▸ Work instructions: Copy out, from the entries below, each line holding the string "szczęki".
--------
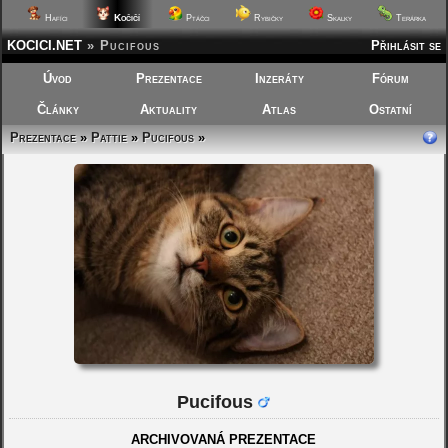
Kočičí
Hafíci
Ptáčci
Rybičky
Skalky
Terárka
KOCICI.NET
»
Pucifous
Přihlásit se
Úvod
Prezentace
Inzeráty
Fórum
Články
Aktuality
Atlas
Ostatní
Prezentace
»
Pattie
»
Pucifous
»
Pucifous
ARCHIVOVANÁ PREZENTACE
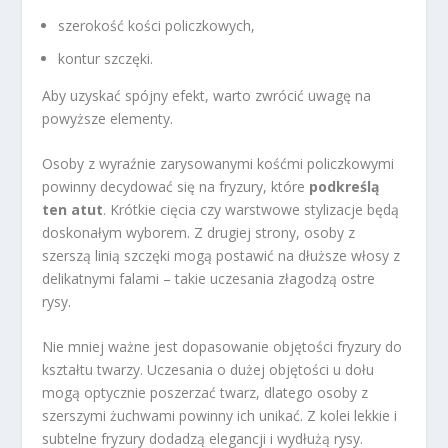
szerokość kości policzkowych,
kontur szczęki.
Aby uzyskać spójny efekt, warto zwrócić uwagę na
powyższe elementy.
Osoby z wyraźnie zarysowanymi kośćmi policzkowymi
powinny decydować się na fryzury, które
podkreślą
ten atut
. Krótkie cięcia czy warstwowe stylizacje będą
doskonałym wyborem. Z drugiej strony, osoby z
szerszą linią szczęki mogą postawić na dłuższe włosy z
delikatnymi falami – takie uczesania złagodzą ostre
rysy.
Nie mniej ważne jest dopasowanie objętości fryzury do
kształtu twarzy. Uczesania o dużej objętości u dołu
mogą optycznie poszerzać twarz, dlatego osoby z
szerszymi żuchwami powinny ich unikać. Z kolei lekkie i
subtelne fryzury dodadzą elegancji i wydłużą rysy.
--------
▸ Written solution:
kontur szczęki.
szerszą linią szczęki mogą postawić na dłuższe włosy z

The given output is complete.